### [WORK ITEM]
Without leaving out a single line, restate the entries below exactly.

### [DATA]

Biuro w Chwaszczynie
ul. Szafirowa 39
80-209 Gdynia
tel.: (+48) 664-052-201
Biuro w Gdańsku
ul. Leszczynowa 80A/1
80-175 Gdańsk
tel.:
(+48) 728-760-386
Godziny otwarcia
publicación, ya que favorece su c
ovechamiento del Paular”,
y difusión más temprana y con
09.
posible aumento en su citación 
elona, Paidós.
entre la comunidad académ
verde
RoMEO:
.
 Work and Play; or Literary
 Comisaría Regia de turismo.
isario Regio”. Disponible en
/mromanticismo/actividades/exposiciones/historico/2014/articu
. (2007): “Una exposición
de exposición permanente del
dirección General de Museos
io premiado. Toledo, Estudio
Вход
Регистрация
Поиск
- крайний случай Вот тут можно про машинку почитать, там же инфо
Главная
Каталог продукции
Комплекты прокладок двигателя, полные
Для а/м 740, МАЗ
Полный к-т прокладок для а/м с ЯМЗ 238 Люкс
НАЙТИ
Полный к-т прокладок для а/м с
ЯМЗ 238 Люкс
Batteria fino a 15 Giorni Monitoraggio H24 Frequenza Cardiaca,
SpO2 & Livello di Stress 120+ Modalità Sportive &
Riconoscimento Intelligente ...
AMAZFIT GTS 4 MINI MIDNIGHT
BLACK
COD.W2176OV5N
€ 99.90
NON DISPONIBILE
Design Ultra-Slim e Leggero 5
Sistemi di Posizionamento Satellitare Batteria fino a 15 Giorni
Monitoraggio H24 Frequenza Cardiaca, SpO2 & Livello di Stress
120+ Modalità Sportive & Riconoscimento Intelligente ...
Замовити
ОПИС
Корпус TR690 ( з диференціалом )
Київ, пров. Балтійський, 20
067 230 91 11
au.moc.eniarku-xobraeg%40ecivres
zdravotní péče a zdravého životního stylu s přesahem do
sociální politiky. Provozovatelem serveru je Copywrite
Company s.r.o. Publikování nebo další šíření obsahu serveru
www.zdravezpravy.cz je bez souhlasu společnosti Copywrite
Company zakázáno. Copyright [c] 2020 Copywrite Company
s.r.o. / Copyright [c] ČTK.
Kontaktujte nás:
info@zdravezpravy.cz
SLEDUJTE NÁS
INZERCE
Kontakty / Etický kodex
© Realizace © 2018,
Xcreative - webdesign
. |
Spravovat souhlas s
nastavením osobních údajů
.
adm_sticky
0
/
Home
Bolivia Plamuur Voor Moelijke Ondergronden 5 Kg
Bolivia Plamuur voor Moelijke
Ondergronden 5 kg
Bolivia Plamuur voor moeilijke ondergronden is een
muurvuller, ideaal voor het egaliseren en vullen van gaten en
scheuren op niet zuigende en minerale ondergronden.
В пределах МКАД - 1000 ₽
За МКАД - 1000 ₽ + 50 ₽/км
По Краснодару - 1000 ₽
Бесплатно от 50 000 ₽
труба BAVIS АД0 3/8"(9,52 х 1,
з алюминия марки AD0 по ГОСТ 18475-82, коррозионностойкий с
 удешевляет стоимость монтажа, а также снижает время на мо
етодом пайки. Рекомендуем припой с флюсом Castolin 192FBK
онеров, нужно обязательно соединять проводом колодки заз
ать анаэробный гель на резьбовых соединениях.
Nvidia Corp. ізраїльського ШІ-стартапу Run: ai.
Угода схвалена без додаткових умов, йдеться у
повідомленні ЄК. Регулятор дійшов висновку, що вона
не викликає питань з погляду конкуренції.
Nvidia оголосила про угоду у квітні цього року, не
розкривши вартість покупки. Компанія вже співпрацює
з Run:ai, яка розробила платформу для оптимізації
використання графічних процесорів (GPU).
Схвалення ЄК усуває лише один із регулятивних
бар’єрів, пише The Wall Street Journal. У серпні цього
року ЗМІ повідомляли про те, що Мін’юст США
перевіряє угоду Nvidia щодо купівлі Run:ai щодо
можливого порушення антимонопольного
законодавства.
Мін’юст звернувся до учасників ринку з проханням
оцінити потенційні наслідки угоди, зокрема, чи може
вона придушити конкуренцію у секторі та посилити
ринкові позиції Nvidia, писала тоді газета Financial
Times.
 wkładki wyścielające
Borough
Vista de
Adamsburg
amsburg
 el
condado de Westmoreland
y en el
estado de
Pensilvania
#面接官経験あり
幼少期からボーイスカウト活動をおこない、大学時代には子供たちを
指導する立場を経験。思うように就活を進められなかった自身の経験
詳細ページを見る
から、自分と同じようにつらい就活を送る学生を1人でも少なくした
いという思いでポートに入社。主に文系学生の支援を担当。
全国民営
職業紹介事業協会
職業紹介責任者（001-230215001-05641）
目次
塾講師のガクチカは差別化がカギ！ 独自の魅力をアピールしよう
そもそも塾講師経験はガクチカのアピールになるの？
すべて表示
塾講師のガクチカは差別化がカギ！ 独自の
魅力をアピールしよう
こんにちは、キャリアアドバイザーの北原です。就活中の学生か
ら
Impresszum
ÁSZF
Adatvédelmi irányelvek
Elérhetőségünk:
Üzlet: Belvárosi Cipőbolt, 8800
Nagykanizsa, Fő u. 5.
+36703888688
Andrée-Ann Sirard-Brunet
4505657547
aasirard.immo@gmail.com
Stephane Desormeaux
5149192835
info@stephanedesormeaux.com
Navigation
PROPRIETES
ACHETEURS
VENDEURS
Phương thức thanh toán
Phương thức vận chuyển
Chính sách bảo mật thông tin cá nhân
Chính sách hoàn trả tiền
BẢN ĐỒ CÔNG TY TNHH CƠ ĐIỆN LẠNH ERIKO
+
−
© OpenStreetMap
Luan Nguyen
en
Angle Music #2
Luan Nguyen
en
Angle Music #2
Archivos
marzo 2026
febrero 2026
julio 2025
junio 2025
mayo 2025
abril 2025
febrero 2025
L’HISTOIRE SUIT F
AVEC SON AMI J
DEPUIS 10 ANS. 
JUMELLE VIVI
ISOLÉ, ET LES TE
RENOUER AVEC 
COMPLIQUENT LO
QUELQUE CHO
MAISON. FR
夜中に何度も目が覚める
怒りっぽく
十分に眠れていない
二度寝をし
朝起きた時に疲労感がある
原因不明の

### [SOLUTION TO THIS PROBLEM]
Biuro w Chwaszczynie
ul. Szafirowa 39
80-209 Gdynia
tel.: (+48) 664-052-201
Biuro w Gdańsku
ul. Leszczynowa 80A/1
80-175 Gdańsk
tel.:
(+48) 728-760-386
Godziny otwarcia
publicación, ya que favorece su c
ovechamiento del Paular”,
y difusión más temprana y con
09.
posible aumento en su citación 
elona, Paidós.
entre la comunidad académ
verde
RoMEO:
.
 Work and Play; or Literary
 Comisaría Regia de turismo.
isario Regio”. Disponible en
/mromanticismo/actividades/exposiciones/historico/2014/articu
. (2007): “Una exposición
de exposición permanente del
dirección General de Museos
io premiado. Toledo, Estudio
Вход
Регистрация
Поиск
- крайний случай Вот тут можно про машинку почитать, там же инфо
Главная
Каталог продукции
Комплекты прокладок двигателя, полные
Для а/м 740, МАЗ
Полный к-т прокладок для а/м с ЯМЗ 238 Люкс
НАЙТИ
Полный к-т прокладок для а/м с
ЯМЗ 238 Люкс
Batteria fino a 15 Giorni Monitoraggio H24 Frequenza Cardiaca,
SpO2 & Livello di Stress 120+ Modalità Sportive &
Riconoscimento Intelligente ...
AMAZFIT GTS 4 MINI MIDNIGHT
BLACK
COD.W2176OV5N
€ 99.90
NON DISPONIBILE
Design Ultra-Slim e Leggero 5
Sistemi di Posizionamento Satellitare Batteria fino a 15 Giorni
Monitoraggio H24 Frequenza Cardiaca, SpO2 & Livello di Stress
120+ Modalità Sportive & Riconoscimento Intelligente ...
Замовити
ОПИС
Корпус TR690 ( з диференціалом )
Київ, пров. Балтійський, 20
067 230 91 11
au.moc.eniarku-xobraeg%40ecivres
zdravotní péče a zdravého životního stylu s přesahem do
sociální politiky. Provozovatelem serveru je Copywrite
Company s.r.o. Publikování nebo další šíření obsahu serveru
www.zdravezpravy.cz je bez souhlasu společnosti Copywrite
Company zakázáno. Copyright [c] 2020 Copywrite Company
s.r.o. / Copyright [c] ČTK.
Kontaktujte nás:
info@zdravezpravy.cz
SLEDUJTE NÁS
INZERCE
Kontakty / Etický kodex
© Realizace © 2018,
Xcreative - webdesign
. |
Spravovat souhlas s
nastavením osobních údajů
.
adm_sticky
0
/
Home
Bolivia Plamuur Voor Moelijke Ondergronden 5 Kg
Bolivia Plamuur voor Moelijke
Ondergronden 5 kg
Bolivia Plamuur voor moeilijke ondergronden is een
muurvuller, ideaal voor het egaliseren en vullen van gaten en
scheuren op niet zuigende en minerale ondergronden.
В пределах МКАД - 1000 ₽
За МКАД - 1000 ₽ + 50 ₽/км
По Краснодару - 1000 ₽
Бесплатно от 50 000 ₽
труба BAVIS АД0 3/8"(9,52 х 1,
з алюминия марки AD0 по ГОСТ 18475-82, коррозионностойкий с
 удешевляет стоимость монтажа, а также снижает время на мо
етодом пайки. Рекомендуем припой с флюсом Castolin 192FBK
онеров, нужно обязательно соединять проводом колодки заз
ать анаэробный гель на резьбовых соединениях.
Nvidia Corp. ізраїльського ШІ-стартапу Run: ai.
Угода схвалена без додаткових умов, йдеться у
повідомленні ЄК. Регулятор дійшов висновку, що вона
не викликає питань з погляду конкуренції.
Nvidia оголосила про угоду у квітні цього року, не
розкривши вартість покупки. Компанія вже співпрацює
з Run:ai, яка розробила платформу для оптимізації
використання графічних процесорів (GPU).
Схвалення ЄК усуває лише один із регулятивних
бар’єрів, пише The Wall Street Journal. У серпні цього
року ЗМІ повідомляли про те, що Мін’юст США
перевіряє угоду Nvidia щодо купівлі Run:ai щодо
можливого порушення антимонопольного
законодавства.
Мін’юст звернувся до учасників ринку з проханням
оцінити потенційні наслідки угоди, зокрема, чи може
вона придушити конкуренцію у секторі та посилити
ринкові позиції Nvidia, писала тоді газета Financial
Times.
 wkładki wyścielające
Borough
Vista de
Adamsburg
amsburg
 el
condado de Westmoreland
y en el
estado de
Pensilvania
#面接官経験あり
幼少期からボーイスカウト活動をおこない、大学時代には子供たちを
指導する立場を経験。思うように就活を進められなかった自身の経験
詳細ページを見る
から、自分と同じようにつらい就活を送る学生を1人でも少なくした
いという思いでポートに入社。主に文系学生の支援を担当。
全国民営
職業紹介事業協会
職業紹介責任者（001-230215001-05641）
目次
塾講師のガクチカは差別化がカギ！ 独自の魅力をアピールしよう
そもそも塾講師経験はガクチカのアピールになるの？
すべて表示
塾講師のガクチカは差別化がカギ！ 独自の
魅力をアピールしよう
こんにちは、キャリアアドバイザーの北原です。就活中の学生か
ら
Impresszum
ÁSZF
Adatvédelmi irányelvek
Elérhetőségünk:
Üzlet: Belvárosi Cipőbolt, 8800
Nagykanizsa, Fő u. 5.
+36703888688
Andrée-Ann Sirard-Brunet
4505657547
aasirard.immo@gmail.com
Stephane Desormeaux
5149192835
info@stephanedesormeaux.com
Navigation
PROPRIETES
ACHETEURS
VENDEURS
Phương thức thanh toán
Phương thức vận chuyển
Chính sách bảo mật thông tin cá nhân
Chính sách hoàn trả tiền
BẢN ĐỒ CÔNG TY TNHH CƠ ĐIỆN LẠNH ERIKO
+
−
© OpenStreetMap
Luan Nguyen
en
Angle Music #2
Luan Nguyen
en
Angle Music #2
Archivos
marzo 2026
febrero 2026
julio 2025
junio 2025
mayo 2025
abril 2025
febrero 2025
L’HISTOIRE SUIT F
AVEC SON AMI J
DEPUIS 10 ANS. 
JUMELLE VIVI
ISOLÉ, ET LES TE
RENOUER AVEC 
COMPLIQUENT LO
QUELQUE CHO
MAISON. FR
夜中に何度も目が覚める
怒りっぽく
十分に眠れていない
二度寝をし
朝起きた時に疲労感がある
原因不明の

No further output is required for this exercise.